A risk, perhaps, but a small one compared to the perils of fighting Benavidez.

“Fighters usually know, absolutely,” De La Hoya said. “… There’s a tiny fear in every fighter. There has to be. Even Mike Tyson will say there’s a tiny fear, and that fear is always losing. [Benavidez is] a younger guy, he’s the bigger guy, he’s fast, he’s strong, he throws a lot of punches. See anybody throwing punches and punches will be a problem for Canelo at this point of his career. … He’ll get knocked out. He will get beat.

“Obviously he’s a businessman,” he added. “That’s exactly what he is at the fourth quarter of his career … and there’s nothing wrong with that, but at least have some balls to fight the best guy in front of you.”

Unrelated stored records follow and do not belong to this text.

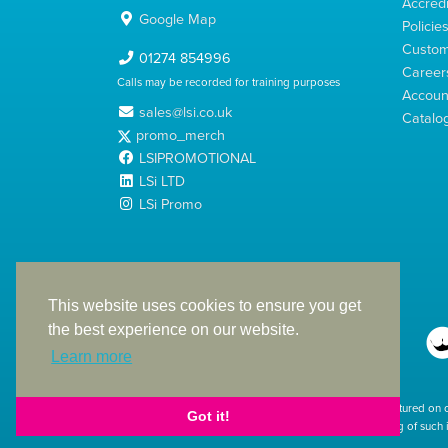
Accredi
Google Map
Policie
Custom
01274 854996
Career
Calls may be recorded for training purposes
Account
sales@lsi.co.uk
Catalo
promo_merch
LSIPROMOTIONAL
LSi LTD
LSi Promo
LSi Ltd is a limited company registered in England
with Company Number 2991695
This website uses cookies to ensure you get
the best experience on our website.
Learn more
The products featured on 
Got it!
used. The printing of such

Alvarez will head into Saturday’s fight looking to maintain his undisputed super middleweight championship, his No. 4 spot on ESPN’s pound-for-pound list and, most of all, his ironclad claim as the face of boxing.

A win over Munguia likely won’t come as easily as his two previous victories. After all, Munguia is fresh, strong, unbeaten and determined to dethrone a man he’s long dreamed of fighting.

The former junior middleweight titleholder is coming off a career-best victory, a ninth-round TKO of Ryder in January. Munguia’s previous outing was named ESPN’s 2023 Fight of the Year, a bout against Sergiy Derevyanchenko where a final-round knockdown earned Munguia the decision.

It’s also a full-circle moment for Munguia. As a 21-year-old, he agreed to replace Alvarez following his PED suspension and fight GGG, only for the Nevada commission to decline approval, citing Munguia’s inexperience. Six years to the day later, Munguia has his life-altering opportunity, and he’s much more prepared for the shot.

“Working with the legend Freddie Roach has really motivated me,” Munguia said last month following a workout at Roach’s Wild Card Boxing Club in Hollywood, California. “He has my confidence very high and … he’s brought a lot of peace and tranquility to my corner.”

Canelo is at peace, too. At peace with his legacy, his standing in the sport and, most of all, his freedom to fight whomever he pleases.

“I just want to do whatever I want and put obviously really good fights out there,” Alvarez said. ” … I think when you deserve it, when you did everything, when you fight with everybody, when you do the correct things, I think you can do whatever you want.”